Life in Doha can be excessive, but it doesn’t have to be wasteful, especially at home. Live smart and stretch your food further with these five easy tips, says expert Manar AlKassar.
Every year, around one-third of food produced for human consumption is lost or wasted. That’s about 1.3 billion tons per year. To make things worse, the waste production of rich countries is almost equivalent to the entire net food production of sub-Saharan Africa. The National Environment Agency has estimated that approximately half of all wasted food is produced by households, which means we can all do more to prevent waste in our own homes. Making a significant contribution to reducing these shock statistics is easier than you think, just follow these five simple steps.

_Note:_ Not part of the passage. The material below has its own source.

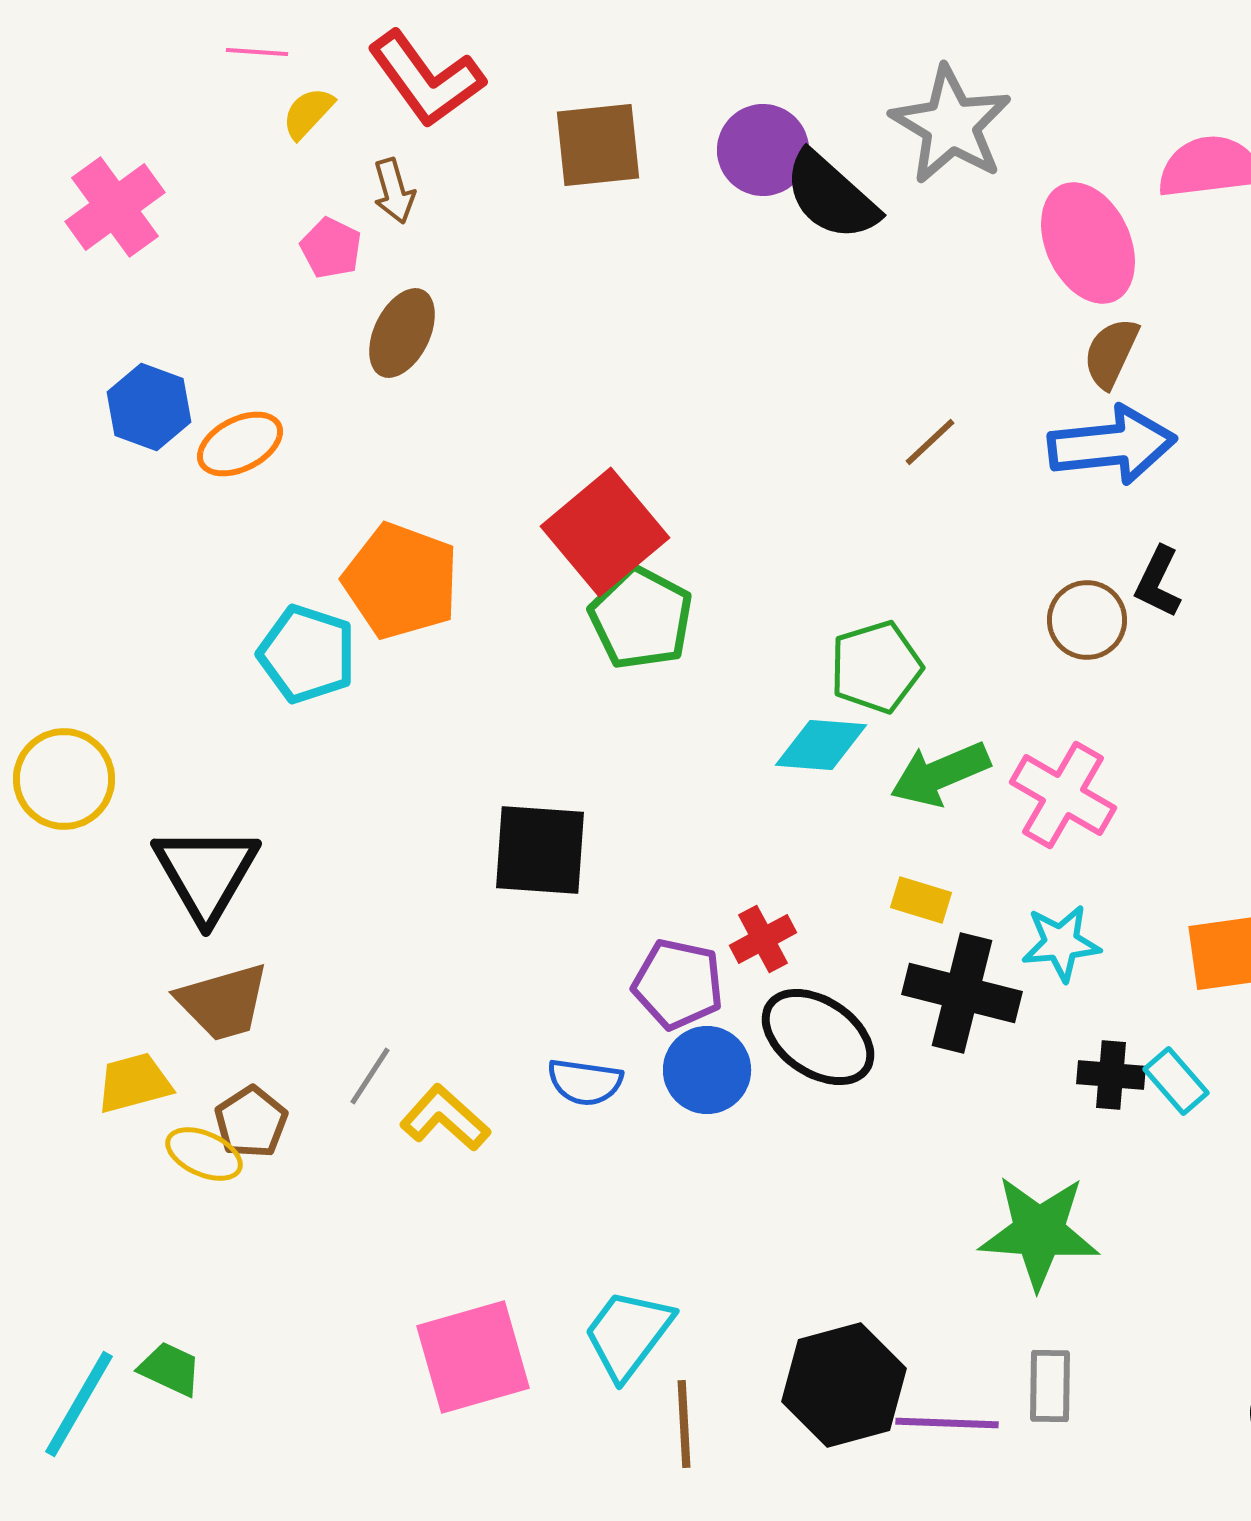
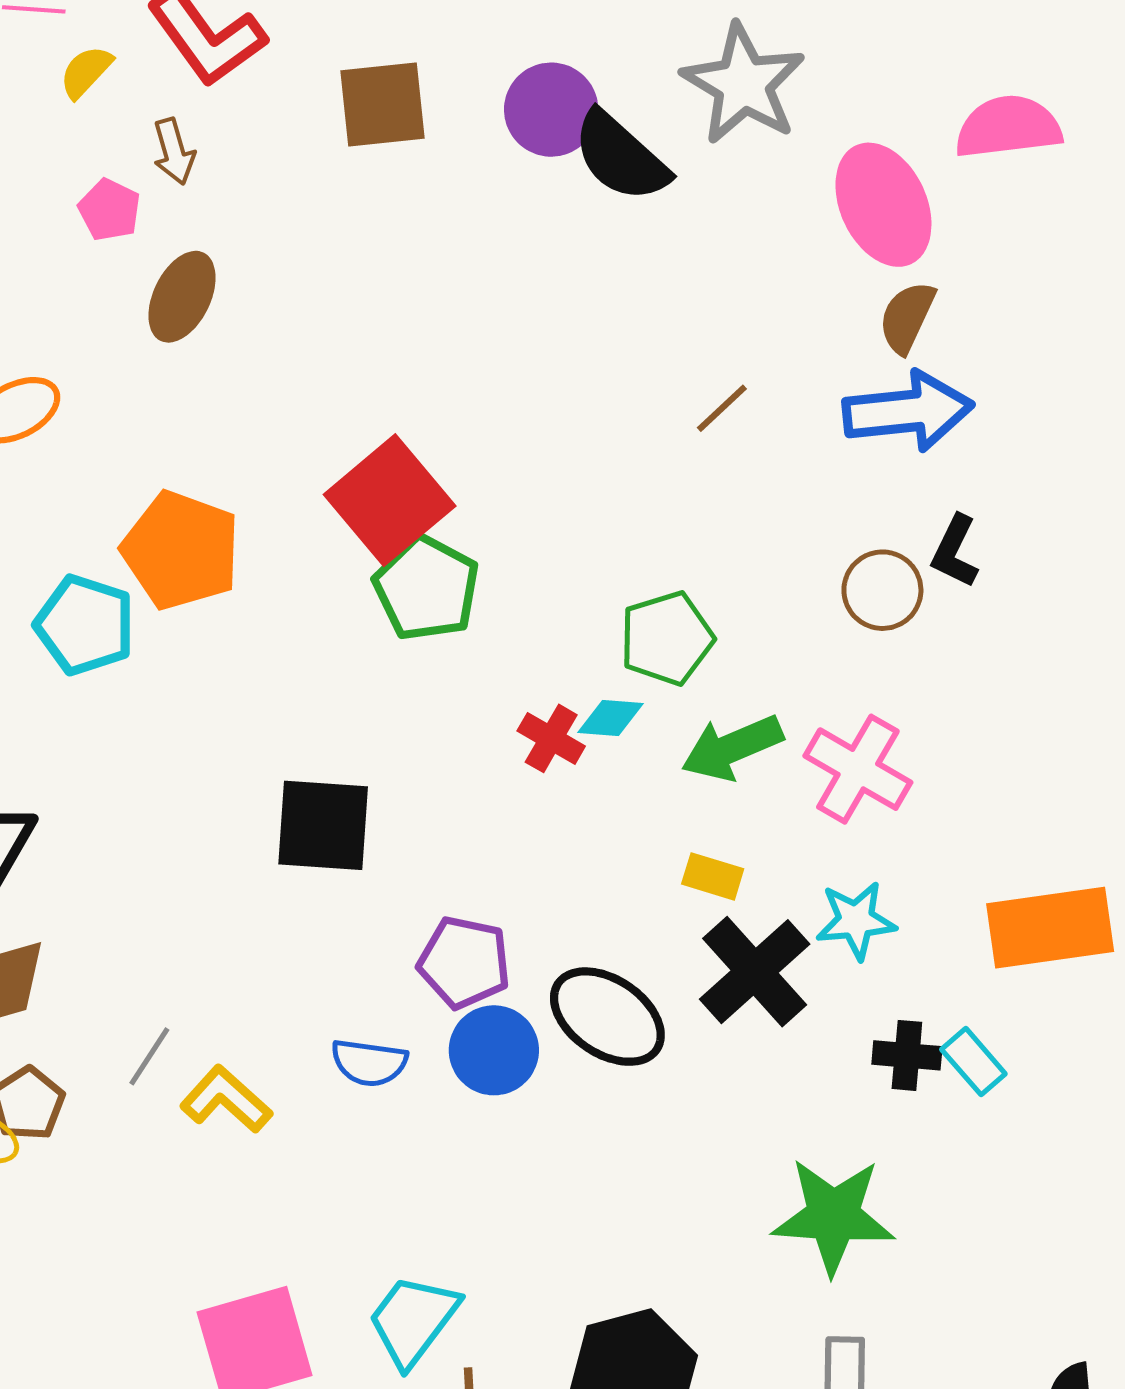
cyan diamond: (821, 745) -> (610, 718), size x0.7
red cross: (763, 939) -> (551, 738), moved, turned -32
black cross: (962, 993) -> (755, 972), turned 34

Buy less food. It seems simple, but really, this is one of the most important things you can do. Plan your meals and write a shopping list containing only the items you know you will use for those meals.
Work with what you’ve got
Check use-by dates and make meals with items that are reaching expiration. Staple foods, such as bread, often make up a big portion of wasted items. But bread is so versatile: it can be used in soups and, of course, as breadcrumbs for coating foods, so think twice before throwing it away.
Store food properly
Proper storage of certain items can drastically impact their longevity. You should store long-life products in a cool, dry cupboard. Also, keep your fridge clean and at the right temperature (ideally around 4°C) and get into the habit of bringing items from the back to the front.
Serve sensible portions
Avoid over-serving when cooking for friends and family. Serve small portions at first, then dish out any more to those who want seconds. Also try serving food on smaller plates.
Reuse and recycle
Many items that you might discard still have life left in them. Old coffee grounds, for example, can be used on the garden as a fertiliser, and as a beautifying body scrub.